Blog Posts Enterprise Architecture (EA)

Service, product, service

Blog: Tom Graves / Tetradian

What’s the relationship between product and service? And if, as in the Enterprise Canvas model, we assert that ‘everything is or represents a service’, what then is a product?

The short-answer is that a product is a ‘frozen’ service – a way to ‘freeze’ service-delivery (or some aspect of service-delivery) so that it can restart and continue at a later time.

Or, to put it another way, wherever service-delivery is asynchronous – whenever there’s a gap in time or space between two parts of what we would otherwise consider as ‘the same service’ – then a product must exist, to bridge the gap between those services.

We can think of a product as being ‘in-line’ between those services:

These kinds of products are easier to identify, particularly if they’re primarily physical. For example, a tin of beans might be a product that sits between the services of food-preserving, at the factory, and food-delivery, as part of the meal on your plate. There’s a gap between those services, perhaps measured in years and thousands of miles, in the case of a tin of beans: the tin bridges across the gap in space and time, in effect connecting the two services together.

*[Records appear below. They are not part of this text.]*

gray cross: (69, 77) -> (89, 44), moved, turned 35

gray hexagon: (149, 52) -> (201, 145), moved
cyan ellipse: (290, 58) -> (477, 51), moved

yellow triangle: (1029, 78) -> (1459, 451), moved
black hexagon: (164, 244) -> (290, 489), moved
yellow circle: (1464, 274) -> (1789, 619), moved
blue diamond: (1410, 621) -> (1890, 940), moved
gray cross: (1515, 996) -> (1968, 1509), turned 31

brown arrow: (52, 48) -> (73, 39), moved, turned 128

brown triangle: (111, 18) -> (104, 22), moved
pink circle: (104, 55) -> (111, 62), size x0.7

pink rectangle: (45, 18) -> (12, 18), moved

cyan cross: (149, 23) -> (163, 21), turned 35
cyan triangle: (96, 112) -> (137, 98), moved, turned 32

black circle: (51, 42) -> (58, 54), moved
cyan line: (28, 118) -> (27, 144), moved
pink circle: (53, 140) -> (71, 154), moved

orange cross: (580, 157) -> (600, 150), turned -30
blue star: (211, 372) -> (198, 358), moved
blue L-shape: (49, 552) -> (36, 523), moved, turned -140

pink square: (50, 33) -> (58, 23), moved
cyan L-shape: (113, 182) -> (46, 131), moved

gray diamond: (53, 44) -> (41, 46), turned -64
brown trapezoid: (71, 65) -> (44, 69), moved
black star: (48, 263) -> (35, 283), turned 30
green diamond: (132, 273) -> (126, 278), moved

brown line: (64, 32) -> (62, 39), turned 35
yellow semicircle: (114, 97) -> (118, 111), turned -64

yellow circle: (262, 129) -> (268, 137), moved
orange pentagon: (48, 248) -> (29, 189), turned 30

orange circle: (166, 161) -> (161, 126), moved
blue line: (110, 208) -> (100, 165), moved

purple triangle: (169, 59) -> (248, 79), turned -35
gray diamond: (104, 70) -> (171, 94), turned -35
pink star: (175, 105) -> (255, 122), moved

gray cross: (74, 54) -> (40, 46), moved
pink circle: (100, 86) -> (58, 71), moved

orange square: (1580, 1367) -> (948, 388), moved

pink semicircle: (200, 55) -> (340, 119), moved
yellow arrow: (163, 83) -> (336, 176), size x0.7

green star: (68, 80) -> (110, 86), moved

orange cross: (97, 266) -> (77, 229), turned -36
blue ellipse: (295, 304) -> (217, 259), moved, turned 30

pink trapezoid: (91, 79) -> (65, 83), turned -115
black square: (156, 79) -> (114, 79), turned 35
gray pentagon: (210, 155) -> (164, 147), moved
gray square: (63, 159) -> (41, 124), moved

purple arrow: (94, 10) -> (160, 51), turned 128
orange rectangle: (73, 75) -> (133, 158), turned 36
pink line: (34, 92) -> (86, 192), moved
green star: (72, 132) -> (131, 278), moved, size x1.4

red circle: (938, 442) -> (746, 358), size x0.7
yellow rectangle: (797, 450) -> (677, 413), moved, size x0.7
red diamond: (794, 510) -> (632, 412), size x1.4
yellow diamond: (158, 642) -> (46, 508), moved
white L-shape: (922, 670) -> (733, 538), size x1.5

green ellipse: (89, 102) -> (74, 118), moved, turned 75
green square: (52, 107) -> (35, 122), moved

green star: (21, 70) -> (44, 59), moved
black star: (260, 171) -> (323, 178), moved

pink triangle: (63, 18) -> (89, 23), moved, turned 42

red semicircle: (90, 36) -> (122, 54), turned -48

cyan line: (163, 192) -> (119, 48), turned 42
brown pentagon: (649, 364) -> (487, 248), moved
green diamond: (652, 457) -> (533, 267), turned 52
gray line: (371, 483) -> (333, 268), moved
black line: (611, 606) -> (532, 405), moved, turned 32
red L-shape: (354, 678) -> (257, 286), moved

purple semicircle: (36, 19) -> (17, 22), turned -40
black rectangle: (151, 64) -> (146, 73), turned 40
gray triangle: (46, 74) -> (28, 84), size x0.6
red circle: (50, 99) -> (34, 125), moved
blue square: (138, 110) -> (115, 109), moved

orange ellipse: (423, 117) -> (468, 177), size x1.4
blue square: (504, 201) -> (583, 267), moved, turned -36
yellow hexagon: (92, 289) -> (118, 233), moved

Alternatively, we might also view some types of product as kind of ‘off to one side’ between the respective services:

For example, an ‘insurance product’ isn’t the end-product of insurance – the repair or replacement or suchlike of whatever is insured is far closer to the actual end-point of service-delivery. Instead, the ‘insurance-product’ is a record of a promise of future service-delivery, under the conditions specified in the promise – conditions which, we note, in some cases may never be met. (The real follow-on service from an ‘insurance product’ itself is actually the maintenance of an emotional / aspirational-type asset, namely ‘peace of mind about the future’ – but that’s a separate topic I won’t go into much here.)

The product triggers and enters the respective follow-on service by matching up with one of its interface-templates or functions:

(See the post ‘Fractals, naming and enterprise-architecture‘ for more details on the terms ‘function’, ‘capability’ and ‘service’, and other terminology used here.)

An actionable service must be ‘architecturally complete’, in the Zachman sense: in other words, a complete Zachman set of What, How, Where, Who, When, Why – or, as we get closer towards implementation and actionability, the Enterprise Canvas set of Assets, Functions, Locations, Capabilities, Events and Decisions.

By contrast, a product can’t do anything on its own. It’s not ‘architecturally-complete’: in effect, it is, always and only, an Asset, a ‘thing’ that can be passed between services – though often stored somewhere along the way. A service can be triggered by and use any number of products – as long as they match the constraints and requirements of its functions’ interface-templates. And each product itself can consist of any number of sub-products, each consisting of any appropriate mix of the asset-dimensions:

A tin of beans is an Asset that is primarily physical; a database-record is an Asset that is primarily virtual; a printed book or paper form is an Asset that is both physical and virtual, and often a bit more as well.

An insurance-product is typically represented by several Assets – for example, a variety of records in different databases, and a probably a whole swathe of paper forms tucked away in various places. And various sub-products of that one nominal product may themselves trigger off related subsidiary services – such as the annual notification and billing for the maintenance of that insurance-product.

Anyway, for more on how services interact with products (‘Exchanges’), see the post ‘Services and Enterprise Canvas review – 6: Exchanges‘. And for more on how services need to act on Assets in different ways, according to their respective asset-dimensions, see the post ‘CRUD, CRUDE and other action-acronyms‘.

So to summarise:

— a service is a means to deliver value

— a product is an asset held between services, that is output by one service for future use in another service

In a service-oriented view of architecture, a product does not and cannot deliver value on its own – it always does so through some kind of service. So if a product is perceived to have some kind of intrinsic value, it can be a useful and often eye-opening exercise to go looking for the implicit services that deliver the actual real-world value of that product. These hidden-services can often be quite abstract-seeming at first, with complex and subtle emotional or social drivers – yet are real services nonetheless, and often extremely important to the overall architecture of the enterprise.

Hence, recursively, should we view this blog-post as itself a product awaiting use in some future services of your own? 🙂 I hope you find it useful, anyway!